Without carrying over a single picture, write out the records below exactly.

== Records for this task ==
--------

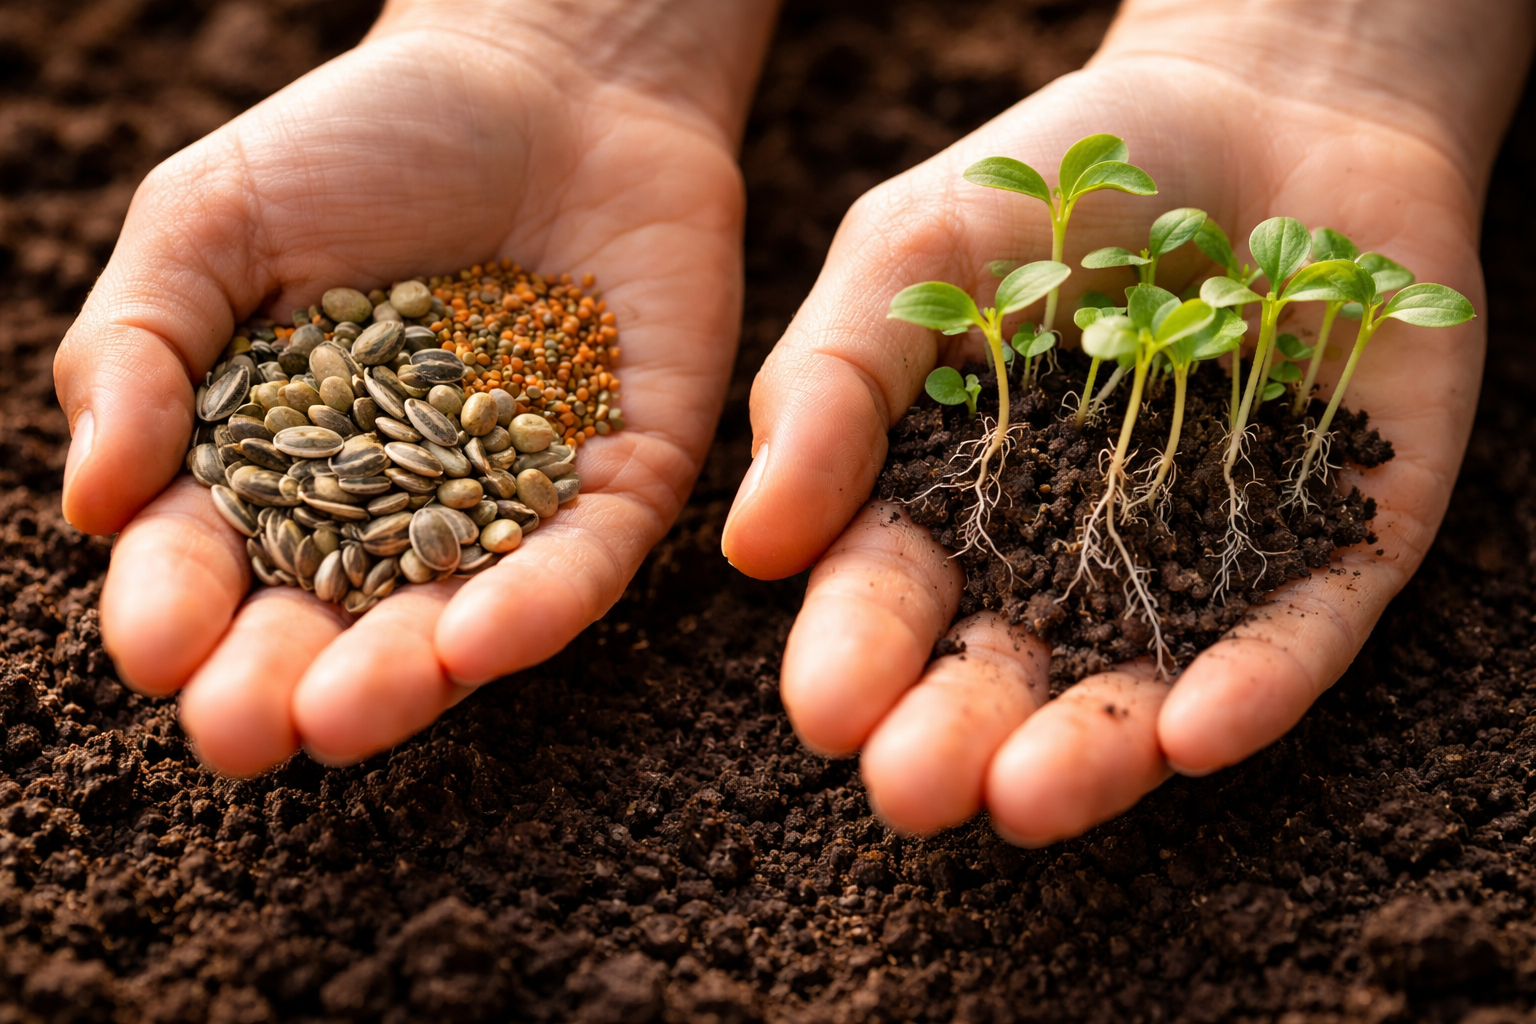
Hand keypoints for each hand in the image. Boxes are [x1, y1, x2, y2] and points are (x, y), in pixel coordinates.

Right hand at [56, 0, 775, 774]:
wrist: (551, 81)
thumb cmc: (366, 143)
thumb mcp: (214, 220)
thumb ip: (142, 344)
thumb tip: (94, 498)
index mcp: (277, 465)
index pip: (212, 558)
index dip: (177, 608)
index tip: (158, 649)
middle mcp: (392, 510)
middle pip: (329, 621)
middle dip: (283, 682)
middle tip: (248, 732)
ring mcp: (511, 507)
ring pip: (454, 618)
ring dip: (403, 677)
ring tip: (347, 716)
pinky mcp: (620, 486)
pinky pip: (581, 563)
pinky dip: (535, 604)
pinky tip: (481, 642)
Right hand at [722, 0, 1532, 842]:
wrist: (1263, 104)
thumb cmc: (1058, 174)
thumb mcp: (912, 250)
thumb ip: (829, 386)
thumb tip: (748, 547)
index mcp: (949, 501)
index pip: (889, 597)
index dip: (856, 655)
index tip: (827, 711)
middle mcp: (1068, 557)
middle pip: (1006, 667)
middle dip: (958, 734)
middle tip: (918, 789)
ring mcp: (1205, 560)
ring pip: (1142, 680)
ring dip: (1090, 750)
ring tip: (1032, 799)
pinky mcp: (1338, 545)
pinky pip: (1297, 632)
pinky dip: (1251, 686)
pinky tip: (1198, 732)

--------

== Finished exercise ==
Hand keypoints for each hand in the image. Boxes are [x1, y1, x2, y2] and points are (x, y), in pixel coordinates.

Right hand at [56, 0, 775, 774]:
wrist: (551, 81)
thumb cmc: (366, 143)
thumb mcp: (214, 220)
thumb ip: (142, 344)
thumb tip: (94, 498)
index mcp: (277, 465)
index pip: (212, 558)
index dip: (177, 608)
index tip: (158, 649)
middle mcp: (392, 510)
middle pip: (329, 621)
middle dip: (283, 682)
middle tip: (248, 732)
ring mcp: (511, 507)
ring pip: (454, 618)
ring dip: (403, 677)
ring tip: (347, 716)
pinky mcp: (620, 486)
pinky pip: (581, 563)
pinky dip: (535, 604)
pinky tip: (481, 642)
Right hand at [722, 0, 1532, 842]:
wrist: (1263, 104)
thumb cmc: (1058, 174)
thumb mcp: (912, 250)
thumb ip: (829, 386)
thumb tip: (748, 547)
index mcp: (949, 501)
index pip: (889, 597)
index dip: (856, 655)
index tip: (827, 711)
middle mcp: (1068, 557)
middle pip: (1006, 667)
middle dip: (958, 734)
middle tip: (918, 789)
ring mcp: (1205, 560)
ring pip: (1142, 680)
ring dip: (1090, 750)
ring tip: (1032, 799)
pinky mcp: (1338, 545)
pinky pip: (1297, 632)
pinky dip: (1251, 686)
pinky tip: (1198, 732)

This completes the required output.